At the time of writing, more than 90% of Members of Parliament and govt administrative members respectively have declared their assets. And, according to MACC, they are required to declare their assets whenever they buy or dispose any assets and whenever the govt requires them to do so. You can find more about their assets here.
Having said that…
Malaysia’s corruption index has improved (but only a little bit la)
We mentioned in the intro that Malaysia has been known for corruption lately. In fact, Malaysia’s rank in the Corruption Perception Index (CPI) had dropped from 55 in 2016 to 62 in 2017. And just FYI, the lower your rank, the more corrupted your country is. The good news though is that we improved in 2018!…. well by one spot up only la in CPI. Although it might not seem like a great achievement, at least got improvement la. You can refer to the map below for a better picture.

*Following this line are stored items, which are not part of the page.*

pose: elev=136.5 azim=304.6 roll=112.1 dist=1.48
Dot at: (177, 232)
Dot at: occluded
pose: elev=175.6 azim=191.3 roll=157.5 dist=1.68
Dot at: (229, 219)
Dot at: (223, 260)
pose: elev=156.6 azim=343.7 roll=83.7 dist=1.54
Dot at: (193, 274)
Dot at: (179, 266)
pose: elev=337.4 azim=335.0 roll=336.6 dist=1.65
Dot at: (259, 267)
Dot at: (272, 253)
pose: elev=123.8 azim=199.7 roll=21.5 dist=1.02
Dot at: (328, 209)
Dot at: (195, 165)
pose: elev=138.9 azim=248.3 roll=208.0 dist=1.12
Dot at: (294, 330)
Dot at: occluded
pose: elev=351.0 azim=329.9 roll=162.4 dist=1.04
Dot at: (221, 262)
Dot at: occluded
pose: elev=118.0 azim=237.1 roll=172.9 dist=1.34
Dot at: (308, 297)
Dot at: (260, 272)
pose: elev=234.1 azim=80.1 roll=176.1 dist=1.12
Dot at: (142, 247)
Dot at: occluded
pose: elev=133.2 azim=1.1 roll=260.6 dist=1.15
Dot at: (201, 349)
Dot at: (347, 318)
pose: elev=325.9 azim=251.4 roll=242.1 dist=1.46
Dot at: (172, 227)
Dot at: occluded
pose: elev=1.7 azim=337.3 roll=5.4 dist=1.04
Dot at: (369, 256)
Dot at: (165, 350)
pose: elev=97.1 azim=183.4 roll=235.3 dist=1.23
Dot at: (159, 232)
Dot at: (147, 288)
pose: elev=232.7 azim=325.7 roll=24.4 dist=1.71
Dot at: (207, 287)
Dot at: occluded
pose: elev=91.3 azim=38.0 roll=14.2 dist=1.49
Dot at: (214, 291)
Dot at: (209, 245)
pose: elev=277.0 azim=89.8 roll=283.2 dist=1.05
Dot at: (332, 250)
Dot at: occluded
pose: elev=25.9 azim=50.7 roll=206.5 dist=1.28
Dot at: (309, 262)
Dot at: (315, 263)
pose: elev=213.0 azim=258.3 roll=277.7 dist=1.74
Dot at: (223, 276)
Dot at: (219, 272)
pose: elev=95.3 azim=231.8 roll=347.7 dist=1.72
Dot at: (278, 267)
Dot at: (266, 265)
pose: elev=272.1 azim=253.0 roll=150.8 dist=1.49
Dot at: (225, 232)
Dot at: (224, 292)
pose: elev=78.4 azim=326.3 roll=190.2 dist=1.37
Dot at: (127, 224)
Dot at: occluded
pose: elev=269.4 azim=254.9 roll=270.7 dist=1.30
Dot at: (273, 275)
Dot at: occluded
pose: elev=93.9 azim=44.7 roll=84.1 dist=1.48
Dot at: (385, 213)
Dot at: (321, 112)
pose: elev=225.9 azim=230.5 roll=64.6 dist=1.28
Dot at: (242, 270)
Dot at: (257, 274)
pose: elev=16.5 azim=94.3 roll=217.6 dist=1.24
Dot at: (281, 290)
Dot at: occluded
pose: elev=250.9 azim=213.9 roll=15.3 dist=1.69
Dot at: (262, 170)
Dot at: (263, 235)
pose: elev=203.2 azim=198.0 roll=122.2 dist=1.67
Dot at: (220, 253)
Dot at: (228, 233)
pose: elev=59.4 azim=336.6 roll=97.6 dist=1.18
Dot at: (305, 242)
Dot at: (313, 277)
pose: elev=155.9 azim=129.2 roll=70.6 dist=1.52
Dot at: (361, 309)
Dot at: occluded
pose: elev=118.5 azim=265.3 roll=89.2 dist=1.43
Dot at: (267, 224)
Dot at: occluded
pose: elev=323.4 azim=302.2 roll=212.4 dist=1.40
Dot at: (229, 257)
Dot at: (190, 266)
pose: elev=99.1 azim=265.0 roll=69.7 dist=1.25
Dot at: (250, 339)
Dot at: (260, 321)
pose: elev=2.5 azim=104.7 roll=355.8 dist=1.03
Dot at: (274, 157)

On top of that, the govt has recently launched the five-year National Anti-Corruption Plan (NACP) with 115 initiatives to curb corruption. While some of these initiatives have either been implemented, including those mentioned earlier, or yet to be implemented, some of them are actually already in progress. For instance, the govt would be tabling a Political Funding Act that would monitor the usage of political money in June. You can read more about the initiatives here (psst, go straight to page 36) or there’s a simplified version of them by The Edge here.
Despite the laws and initiatives that Malaysia implements that might be similar to Singapore’s, our country is still far behind Singapore in CPI. How da heck did Singapore, which ranked 3rd in CPI, managed to keep its corruption at a low level?? Must be their kiasuness.
Apparently, the govt is strict in enforcing anti-corruption rules to ALL Singaporeans regardless of their status. So, you can be a commoner, foreigner or even a diplomat, for all that matters, yet you’re still punishable by law if you give or receive bribery.
“We have over time developed a society and culture that eschews corruption. Singaporeans expect and demand a clean system. They do not condone giving or accepting “social lubricants” to get things done. They readily report corrupt practices when they encounter them. Singaporeans trust that the law applies to all and that the Government will enforce the laws without fear or favour, even when it may be awkward or embarrassing.” – Singapore’s Prime Minister Lee Hsien Loong to Straits Times.
Having said that, is there a possibility that Malaysia might end up like Singapore? At the time of writing, the govt is still working on implementing the initiatives listed in NACP. And looking at the long list of things that Malaysia needs to do, it may take a while before our country gets to reach to that level in reducing corruption in the country.